───── Excerpted data

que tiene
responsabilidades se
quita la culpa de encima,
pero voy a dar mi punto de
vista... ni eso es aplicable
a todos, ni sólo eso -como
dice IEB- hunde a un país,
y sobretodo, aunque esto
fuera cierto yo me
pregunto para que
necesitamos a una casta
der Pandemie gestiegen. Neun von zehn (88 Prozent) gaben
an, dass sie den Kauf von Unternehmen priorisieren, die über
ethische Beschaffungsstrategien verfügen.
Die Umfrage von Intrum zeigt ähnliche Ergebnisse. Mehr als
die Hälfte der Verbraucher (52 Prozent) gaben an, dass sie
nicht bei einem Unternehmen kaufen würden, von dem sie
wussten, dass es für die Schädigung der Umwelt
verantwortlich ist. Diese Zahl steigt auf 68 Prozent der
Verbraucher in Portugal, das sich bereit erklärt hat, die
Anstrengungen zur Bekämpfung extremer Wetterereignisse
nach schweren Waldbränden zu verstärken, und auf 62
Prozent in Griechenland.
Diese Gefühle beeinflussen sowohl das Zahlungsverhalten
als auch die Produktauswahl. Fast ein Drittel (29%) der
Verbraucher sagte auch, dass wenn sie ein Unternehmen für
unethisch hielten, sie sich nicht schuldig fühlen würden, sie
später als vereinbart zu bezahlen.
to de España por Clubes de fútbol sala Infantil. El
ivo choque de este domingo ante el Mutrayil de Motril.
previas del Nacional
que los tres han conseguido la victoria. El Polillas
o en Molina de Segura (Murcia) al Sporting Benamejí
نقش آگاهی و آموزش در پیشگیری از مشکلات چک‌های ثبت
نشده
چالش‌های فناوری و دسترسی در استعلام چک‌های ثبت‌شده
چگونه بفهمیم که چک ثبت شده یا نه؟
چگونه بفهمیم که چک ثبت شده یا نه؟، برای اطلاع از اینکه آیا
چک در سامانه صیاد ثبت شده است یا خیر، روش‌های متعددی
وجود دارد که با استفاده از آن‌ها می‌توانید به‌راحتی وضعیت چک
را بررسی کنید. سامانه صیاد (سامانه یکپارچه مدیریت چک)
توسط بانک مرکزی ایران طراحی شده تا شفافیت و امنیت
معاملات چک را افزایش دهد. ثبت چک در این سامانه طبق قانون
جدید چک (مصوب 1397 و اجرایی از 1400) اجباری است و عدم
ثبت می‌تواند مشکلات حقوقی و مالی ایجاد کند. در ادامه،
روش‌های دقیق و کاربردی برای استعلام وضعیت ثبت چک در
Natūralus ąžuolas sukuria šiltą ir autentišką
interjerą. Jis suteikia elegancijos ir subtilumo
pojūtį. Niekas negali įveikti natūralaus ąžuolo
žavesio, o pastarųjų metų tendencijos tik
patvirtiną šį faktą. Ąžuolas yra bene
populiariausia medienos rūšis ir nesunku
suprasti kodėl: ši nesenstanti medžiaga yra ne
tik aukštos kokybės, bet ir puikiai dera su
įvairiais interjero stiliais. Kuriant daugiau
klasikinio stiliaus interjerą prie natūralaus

──────────

## Assignment:
Where a line of the entries above holds the word "nicht", return that line.

## Exercise answer:
nicht bei einem Unternehmen kaufen würden, von dem sie
unethisch hielten, sie sich nicht schuldig fühlen würden, sie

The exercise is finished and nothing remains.